MediaText Central-Eastern Europe (CEE): A Multilingual, Sentence-Level Database of over 1.
by Sebők, Miklós / Harvard Dataverse·Updated 1mo ago
Available on 1 platform
Sign in to view source links and access this dataset
Description
MediaText CEE is a multilingual corpus of over 1.4 million online news articles from Czechia, Hungary, Poland, and Slovakia. The database, introduced by Miklós Sebők, integrates full-text articles with sentence-level segmentation and spans at least three years (2021-2024), with some coverage extending nearly two decades. Each article includes metadata such as outlet name and political orientation, Comparative Agendas Project topic codes, sentence-level sentiment labels, and named entity recognition results.
Use Cases
Conduct cross-national comparisons of policy attention based on Comparative Agendas Project topic codes.
Analyze media polarization and political orientation based on outlet metadata and article content.
Perform fine-grained discourse-level exploration based on sentence-level segmentation.
Train or validate multilingual NLP models for sentiment analysis based on expert-validated sentence-level labels.
Study the representation of specific entities like persons and organizations based on named entity recognition results.
Strengths
Contains over 1.4 million articles from leading national outlets across four countries.
Provides sentence-level annotations including sentiment labels validated through expert coding.
Offers temporal coverage spanning at least 2021-2024, with some data covering almost two decades.

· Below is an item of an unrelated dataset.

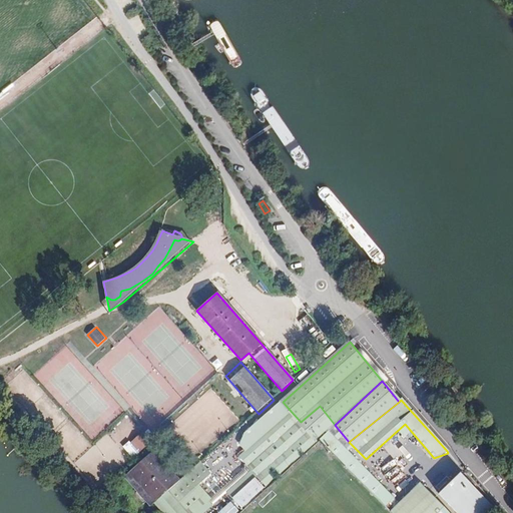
[(290,410),(238,456),(257,476),(314,424),(323,434),(319,437),(320,439),(330,430),(335,425),(320,406),(301,422),(290,410)]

Integrates multiple analysis layers: full text, metadata, topic codes, sentiment, and named entities.
Limitations
Column-level documentation is absent; field semantics must be inferred after download.
Row count for specific subsets or countries is unknown, which may limit suitability assessment.
Data may reflect geographic and temporal bias inherent to the selected outlets and time periods.
Provenance
Source
Miklós Sebők via Harvard Dataverse.
Collection Method
Likely collected from leading online news outlets in Czechia, Hungary, Poland, and Slovakia.
Time Range
At least 2021-2024, with some coverage extending nearly two decades.
Freshness
Last updated 2026-05-28 09:29:18; freshness should be verified.
Geography
Central-Eastern Europe, specifically Czechia, Hungary, Poland, and Slovakia.
License restrictions are unknown and should be checked before use.